Inmate Anderson was able to boil water in his cell using a "stinger." (Id. at ¶ 11). When Muhammad returned from work on March 31, 2018, Anderson threw a bucket of boiling water on to Muhammad as he walked into the cell. (Id. at ¶ 12). When the incident occurred, Muhammad had been celled with Anderson for approximately one month. (Id. at ¶ 13). During that month, Muhammad had no issues with Anderson. (Id. at ¶ 14).
A corrections officer witnessed the assault and immediately subdued Anderson. (Id. at ¶ 15). Muhammad was immediately taken to medical. (Id. at ¶ 16). Approximately thirty to forty-five minutes after his arrival at the medical department, Muhammad was given Motrin. (Id. at ¶ 18). After approximately one hour in the medical department, a white, cold balm was applied to Muhammad's burns. (Id. at ¶ 17). Muhammad was in the infirmary for "a while" but does not recall exactly how long. (Id. at ¶ 19). After being released from the infirmary, Muhammad visited the infirmary once or twice a day to receive treatments for his burns, consisting of coating his neck and face with the salve. (Id. at ¶ 20). Muhammad was treated by a male nurse, a female doctor identified as "Dr.
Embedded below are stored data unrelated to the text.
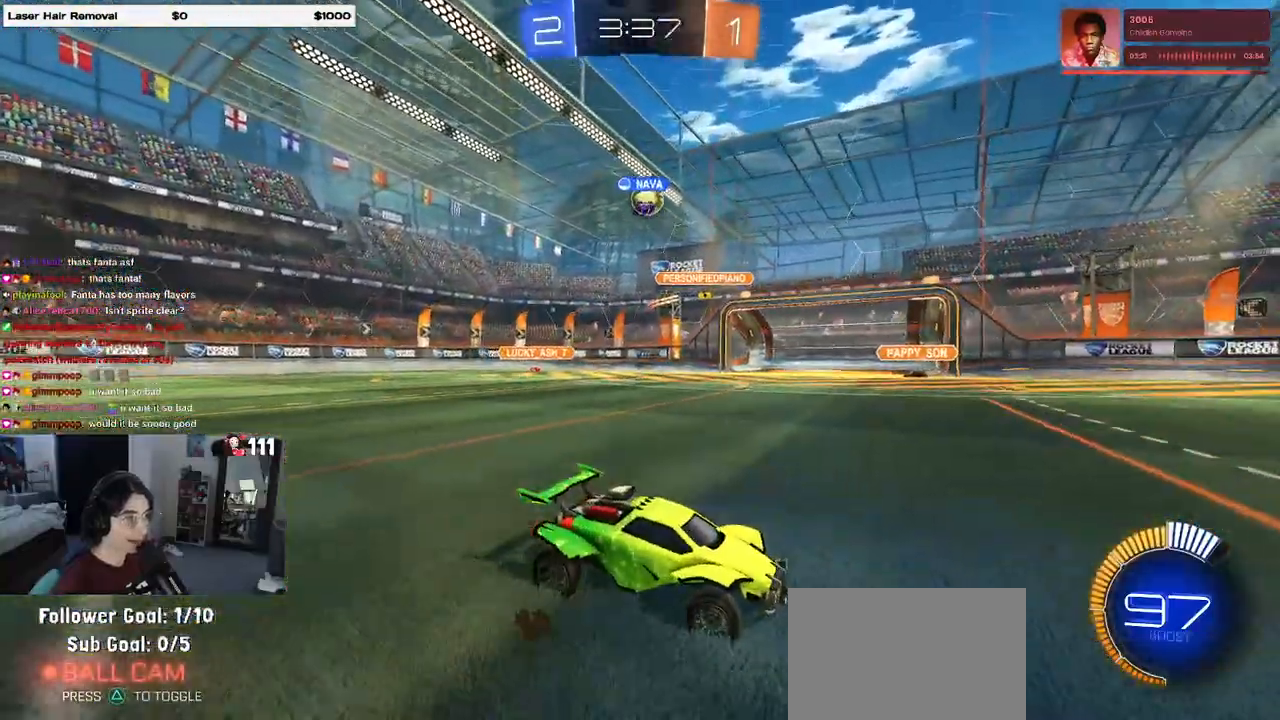
{"dt_ms": 500, "buttons": ["R2"], "left_stick": "left", "right_stick": "center", "events": []}
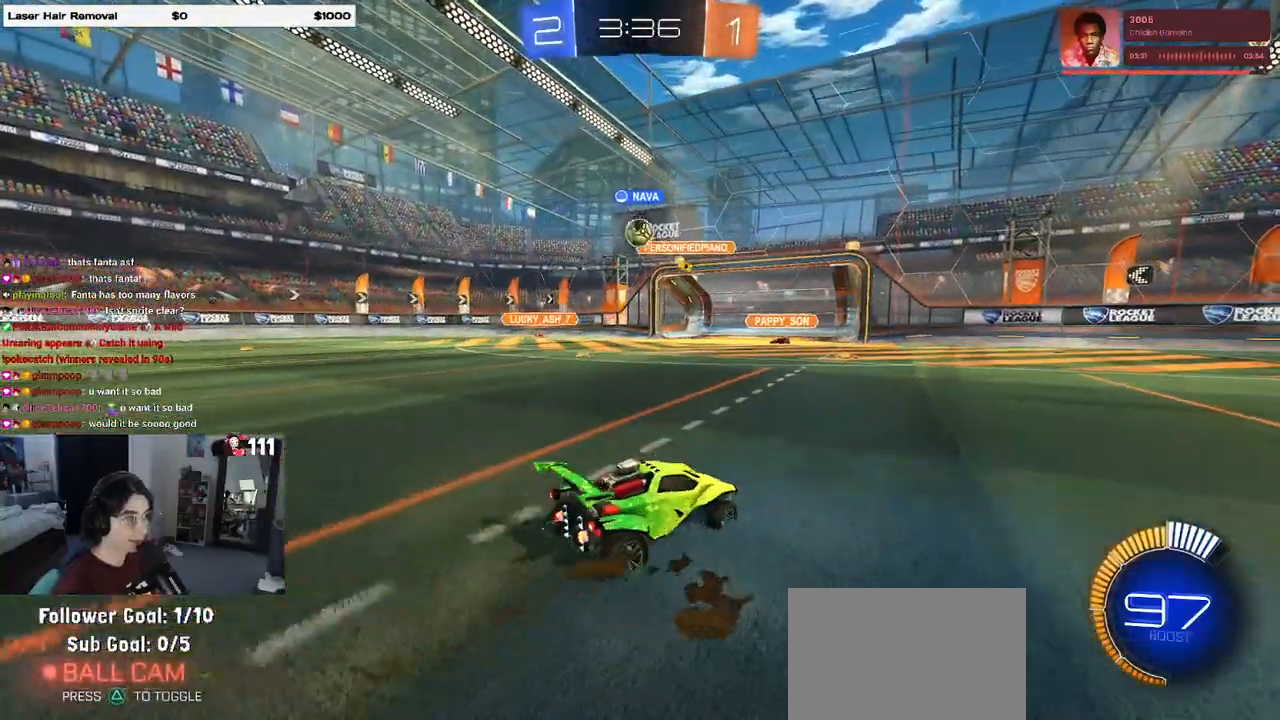
{"dt_ms": 500, "buttons": ["R2"], "left_stick": "center", "right_stick": "center", "events": [[367, "left_stick", "center"]]}
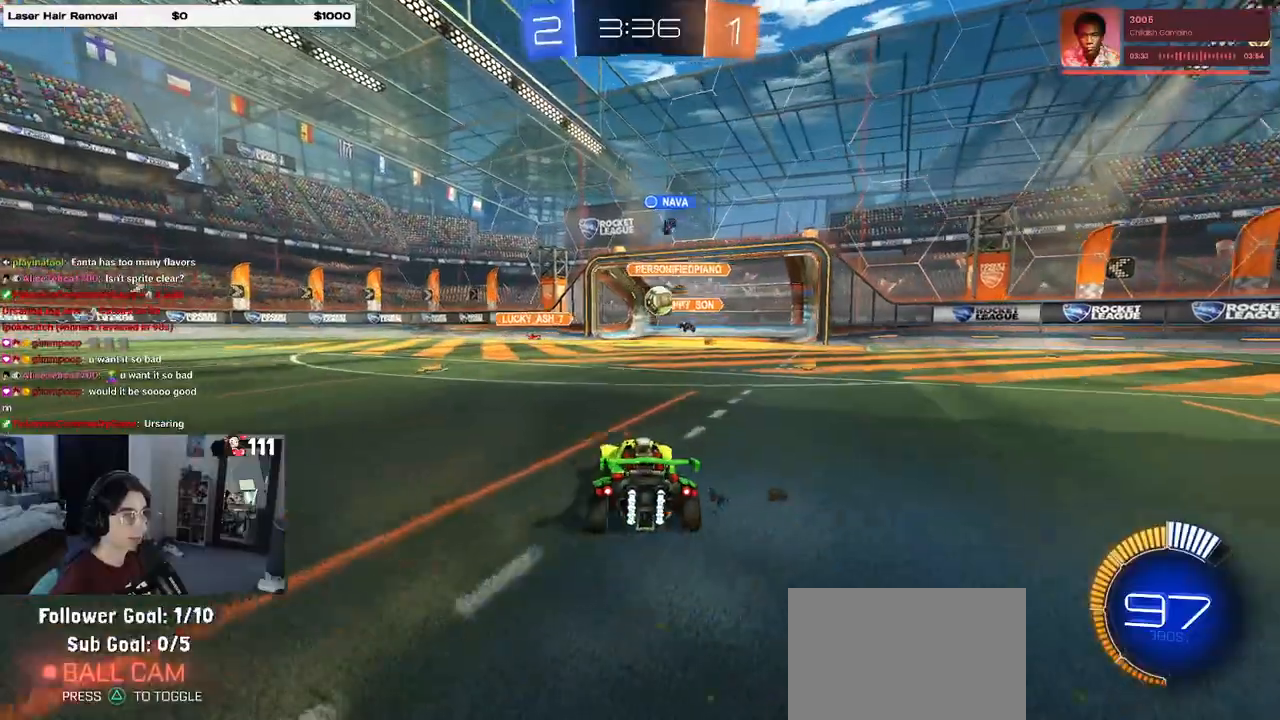
{"dt_ms": 500, "buttons": ["R1", "R2"], "left_stick": "center", "right_stick": "center", "events": [[17, "left_stick", "left"], [417, "R1", "down"], [433, "left_stick", "center"]]}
G," and nurse Susan. (Id. at ¶ 21).
II. Legal Standard
Through summary adjudication, the court may dispose of those claims that do not present a "genuine dispute as to any material fact." FED. R. CIV. P. 56(a). "As to materiality, . . . [o]nly disputes over facts that might affect the outcome of the suit under the governing law will properly preclude the entry of summary judgment." Anderson v. Liberty Lobby, Inc., 477 U.S. 242, 248 (1986).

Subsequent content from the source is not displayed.